DOCUMENT SECTION section start
To address the challenge of balancing locality and global impact in knowledge editing for large language models (LLMs), this paper proposes an input-adaptive editing method based on subspace basis vectors. Its core innovation is Basis-level Fine-Tuning (BaFT), which abandons the conventional linear update assumption and instead introduces an input-conditioned nonlinear basis weighting mechanism, enabling precise localization and dynamic modification of knowledge within a learned subspace. BaFT supports efficient, scalable, and continual multi-step editing. Extensive experiments across three mainstream LLMs and five benchmarks—including MEMIT and ROME—demonstrate significant improvements: higher edit success rates, enhanced generalization preservation, and a 37% increase in edit locality. These results effectively alleviate the inherent trade-off between accuracy and locality in knowledge editing.
DOCUMENT SECTION section end
GIVEN RECORDS section start
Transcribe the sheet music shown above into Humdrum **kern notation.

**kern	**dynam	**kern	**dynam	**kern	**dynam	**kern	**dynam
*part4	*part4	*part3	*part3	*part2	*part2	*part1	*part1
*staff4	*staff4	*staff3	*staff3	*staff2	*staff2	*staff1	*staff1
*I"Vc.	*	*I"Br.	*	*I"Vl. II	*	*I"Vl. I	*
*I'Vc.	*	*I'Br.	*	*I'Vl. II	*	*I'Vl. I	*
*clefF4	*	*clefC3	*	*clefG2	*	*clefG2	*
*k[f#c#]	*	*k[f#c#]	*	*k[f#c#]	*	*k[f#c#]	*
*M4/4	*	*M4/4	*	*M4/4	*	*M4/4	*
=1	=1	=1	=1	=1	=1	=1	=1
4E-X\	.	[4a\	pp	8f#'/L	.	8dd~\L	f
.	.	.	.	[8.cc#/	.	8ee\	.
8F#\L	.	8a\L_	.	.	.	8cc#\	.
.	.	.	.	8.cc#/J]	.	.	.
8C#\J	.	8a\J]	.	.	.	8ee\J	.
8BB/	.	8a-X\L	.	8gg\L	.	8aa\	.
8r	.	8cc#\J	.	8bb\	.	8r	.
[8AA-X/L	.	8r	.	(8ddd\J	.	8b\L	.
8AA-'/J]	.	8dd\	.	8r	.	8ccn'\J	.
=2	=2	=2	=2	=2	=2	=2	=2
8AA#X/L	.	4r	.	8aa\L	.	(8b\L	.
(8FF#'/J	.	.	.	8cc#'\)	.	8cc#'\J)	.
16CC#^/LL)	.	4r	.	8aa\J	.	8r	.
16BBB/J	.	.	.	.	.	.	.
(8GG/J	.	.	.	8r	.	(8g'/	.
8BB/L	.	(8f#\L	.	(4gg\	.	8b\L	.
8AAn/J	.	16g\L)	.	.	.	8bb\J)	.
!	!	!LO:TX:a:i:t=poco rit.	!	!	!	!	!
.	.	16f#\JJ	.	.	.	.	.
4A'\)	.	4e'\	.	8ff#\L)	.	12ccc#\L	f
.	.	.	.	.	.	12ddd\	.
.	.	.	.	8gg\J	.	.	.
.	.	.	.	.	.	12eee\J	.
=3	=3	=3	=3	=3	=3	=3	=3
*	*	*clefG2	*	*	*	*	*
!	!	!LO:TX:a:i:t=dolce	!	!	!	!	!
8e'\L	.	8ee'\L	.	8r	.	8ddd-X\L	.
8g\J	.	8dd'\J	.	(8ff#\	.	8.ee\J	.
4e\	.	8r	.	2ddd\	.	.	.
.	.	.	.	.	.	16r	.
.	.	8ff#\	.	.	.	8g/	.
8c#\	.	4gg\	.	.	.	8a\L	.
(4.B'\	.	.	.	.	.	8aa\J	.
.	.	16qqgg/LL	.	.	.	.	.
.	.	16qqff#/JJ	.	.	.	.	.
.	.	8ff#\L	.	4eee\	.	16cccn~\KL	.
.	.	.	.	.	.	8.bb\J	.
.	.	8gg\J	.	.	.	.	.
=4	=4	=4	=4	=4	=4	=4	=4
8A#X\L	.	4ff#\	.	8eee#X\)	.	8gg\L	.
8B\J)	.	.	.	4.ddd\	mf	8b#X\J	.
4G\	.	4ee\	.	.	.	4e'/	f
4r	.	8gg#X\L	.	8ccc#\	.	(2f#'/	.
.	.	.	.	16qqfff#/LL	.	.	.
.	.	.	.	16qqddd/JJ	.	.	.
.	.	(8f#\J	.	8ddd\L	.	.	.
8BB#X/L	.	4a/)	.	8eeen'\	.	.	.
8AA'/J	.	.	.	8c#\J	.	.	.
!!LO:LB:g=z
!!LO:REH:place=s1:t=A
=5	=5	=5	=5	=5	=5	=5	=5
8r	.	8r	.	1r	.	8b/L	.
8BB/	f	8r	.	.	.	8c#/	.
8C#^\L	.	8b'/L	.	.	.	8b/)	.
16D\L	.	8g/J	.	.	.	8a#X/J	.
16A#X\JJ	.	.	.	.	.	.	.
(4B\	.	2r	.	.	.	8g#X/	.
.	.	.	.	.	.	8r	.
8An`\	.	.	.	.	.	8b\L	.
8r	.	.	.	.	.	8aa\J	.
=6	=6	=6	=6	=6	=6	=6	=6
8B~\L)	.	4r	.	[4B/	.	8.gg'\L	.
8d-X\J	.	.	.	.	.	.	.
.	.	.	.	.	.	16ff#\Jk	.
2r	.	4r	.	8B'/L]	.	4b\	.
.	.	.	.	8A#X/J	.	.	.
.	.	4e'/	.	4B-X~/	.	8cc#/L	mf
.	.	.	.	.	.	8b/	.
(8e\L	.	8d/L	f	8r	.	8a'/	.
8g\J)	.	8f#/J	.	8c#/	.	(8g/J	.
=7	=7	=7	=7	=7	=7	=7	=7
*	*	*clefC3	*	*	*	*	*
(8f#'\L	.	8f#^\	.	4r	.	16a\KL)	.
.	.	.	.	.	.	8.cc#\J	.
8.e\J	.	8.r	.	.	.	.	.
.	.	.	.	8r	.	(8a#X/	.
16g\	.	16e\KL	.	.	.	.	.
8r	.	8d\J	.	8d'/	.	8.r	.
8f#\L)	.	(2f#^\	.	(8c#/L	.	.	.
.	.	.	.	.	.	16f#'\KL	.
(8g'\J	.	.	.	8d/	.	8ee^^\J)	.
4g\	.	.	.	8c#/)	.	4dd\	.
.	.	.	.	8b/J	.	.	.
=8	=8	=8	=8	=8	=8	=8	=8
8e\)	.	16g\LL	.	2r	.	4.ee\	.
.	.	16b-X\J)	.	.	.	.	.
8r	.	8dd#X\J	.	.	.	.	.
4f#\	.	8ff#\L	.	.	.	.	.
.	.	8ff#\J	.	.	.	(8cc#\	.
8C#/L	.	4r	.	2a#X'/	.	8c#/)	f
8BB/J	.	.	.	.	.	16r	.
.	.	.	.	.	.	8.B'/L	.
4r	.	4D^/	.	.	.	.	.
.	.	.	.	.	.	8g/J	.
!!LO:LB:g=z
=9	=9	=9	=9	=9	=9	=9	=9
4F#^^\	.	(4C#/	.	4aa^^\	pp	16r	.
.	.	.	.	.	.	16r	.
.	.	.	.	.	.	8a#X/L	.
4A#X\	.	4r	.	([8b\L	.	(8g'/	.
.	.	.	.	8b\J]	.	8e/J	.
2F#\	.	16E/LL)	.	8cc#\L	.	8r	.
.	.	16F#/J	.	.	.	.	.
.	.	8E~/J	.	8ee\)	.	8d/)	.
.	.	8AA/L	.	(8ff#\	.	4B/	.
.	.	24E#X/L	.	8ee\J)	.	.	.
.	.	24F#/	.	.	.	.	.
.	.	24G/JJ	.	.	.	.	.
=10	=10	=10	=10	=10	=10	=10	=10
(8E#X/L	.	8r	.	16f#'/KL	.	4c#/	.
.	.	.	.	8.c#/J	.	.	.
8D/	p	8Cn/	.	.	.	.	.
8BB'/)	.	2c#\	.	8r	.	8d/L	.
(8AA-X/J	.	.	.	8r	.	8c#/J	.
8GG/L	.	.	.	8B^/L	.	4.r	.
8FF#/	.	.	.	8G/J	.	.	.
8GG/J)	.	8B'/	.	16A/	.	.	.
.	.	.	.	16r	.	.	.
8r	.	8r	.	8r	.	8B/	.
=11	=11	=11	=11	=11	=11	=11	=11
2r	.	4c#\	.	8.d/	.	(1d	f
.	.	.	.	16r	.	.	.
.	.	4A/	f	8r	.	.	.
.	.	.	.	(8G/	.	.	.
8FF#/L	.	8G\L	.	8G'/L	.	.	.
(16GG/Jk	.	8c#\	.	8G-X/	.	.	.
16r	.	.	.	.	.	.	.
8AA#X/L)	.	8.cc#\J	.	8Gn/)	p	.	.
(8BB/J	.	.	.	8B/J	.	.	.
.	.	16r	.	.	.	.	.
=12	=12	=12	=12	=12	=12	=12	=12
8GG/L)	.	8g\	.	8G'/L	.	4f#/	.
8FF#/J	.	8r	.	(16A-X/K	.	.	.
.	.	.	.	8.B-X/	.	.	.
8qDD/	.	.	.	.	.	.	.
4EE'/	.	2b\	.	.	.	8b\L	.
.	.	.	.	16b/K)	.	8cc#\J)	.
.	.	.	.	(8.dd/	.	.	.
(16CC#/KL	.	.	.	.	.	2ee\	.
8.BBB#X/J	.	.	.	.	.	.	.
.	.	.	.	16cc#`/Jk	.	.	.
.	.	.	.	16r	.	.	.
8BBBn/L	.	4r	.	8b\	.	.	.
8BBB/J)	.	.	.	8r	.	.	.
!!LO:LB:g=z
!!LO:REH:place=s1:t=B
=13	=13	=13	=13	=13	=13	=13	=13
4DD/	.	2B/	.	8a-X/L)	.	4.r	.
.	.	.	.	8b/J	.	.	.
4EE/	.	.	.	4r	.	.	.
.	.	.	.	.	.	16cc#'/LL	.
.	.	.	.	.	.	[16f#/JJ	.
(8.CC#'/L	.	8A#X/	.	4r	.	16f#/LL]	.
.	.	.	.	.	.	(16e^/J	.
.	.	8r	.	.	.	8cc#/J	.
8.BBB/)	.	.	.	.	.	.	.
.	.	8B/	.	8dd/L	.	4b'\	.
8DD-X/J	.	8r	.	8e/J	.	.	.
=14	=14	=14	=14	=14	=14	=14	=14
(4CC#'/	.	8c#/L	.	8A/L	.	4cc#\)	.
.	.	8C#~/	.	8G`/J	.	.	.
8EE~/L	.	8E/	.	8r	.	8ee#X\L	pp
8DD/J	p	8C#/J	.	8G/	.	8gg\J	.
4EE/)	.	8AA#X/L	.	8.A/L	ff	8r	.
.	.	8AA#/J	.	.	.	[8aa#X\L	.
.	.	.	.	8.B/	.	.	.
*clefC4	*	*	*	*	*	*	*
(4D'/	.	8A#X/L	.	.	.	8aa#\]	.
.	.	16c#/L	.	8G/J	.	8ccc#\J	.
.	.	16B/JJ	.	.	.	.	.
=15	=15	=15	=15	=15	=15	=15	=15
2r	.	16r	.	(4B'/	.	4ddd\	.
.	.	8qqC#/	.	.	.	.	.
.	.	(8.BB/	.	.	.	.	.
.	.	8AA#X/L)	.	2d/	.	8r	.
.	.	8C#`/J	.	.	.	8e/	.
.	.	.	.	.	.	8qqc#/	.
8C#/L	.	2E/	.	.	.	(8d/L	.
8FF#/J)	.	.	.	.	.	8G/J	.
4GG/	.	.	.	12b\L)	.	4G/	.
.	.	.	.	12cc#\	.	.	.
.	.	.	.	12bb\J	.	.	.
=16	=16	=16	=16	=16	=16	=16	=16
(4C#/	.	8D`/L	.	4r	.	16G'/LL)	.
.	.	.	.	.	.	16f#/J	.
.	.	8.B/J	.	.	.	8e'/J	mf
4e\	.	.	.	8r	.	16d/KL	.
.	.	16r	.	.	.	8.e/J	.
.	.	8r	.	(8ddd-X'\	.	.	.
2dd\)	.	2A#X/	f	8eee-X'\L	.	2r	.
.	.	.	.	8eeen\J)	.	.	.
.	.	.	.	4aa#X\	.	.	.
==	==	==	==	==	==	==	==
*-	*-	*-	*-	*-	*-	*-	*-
GIVEN RECORDS section end
= YOUR INSTRUCTIONS =
Please write out the knowledge-editing passage again in full, word for word. The lines come from a separate source.

= EXERCISE RESPONSE =
To address the challenge of balancing locality and global impact in knowledge editing for large language models (LLMs), this paper proposes an input-adaptive editing method based on subspace basis vectors. Its core innovation is Basis-level Fine-Tuning (BaFT), which abandons the conventional linear update assumption and instead introduces an input-conditioned nonlinear basis weighting mechanism, enabling precise localization and dynamic modification of knowledge within a learned subspace. BaFT supports efficient, scalable, and continual multi-step editing. Extensive experiments across three mainstream LLMs and five benchmarks—including MEMIT and ROME—demonstrate significant improvements: higher edit success rates, enhanced generalization preservation, and a 37% increase in edit locality. These results effectively alleviate the inherent trade-off between accuracy and locality in knowledge editing.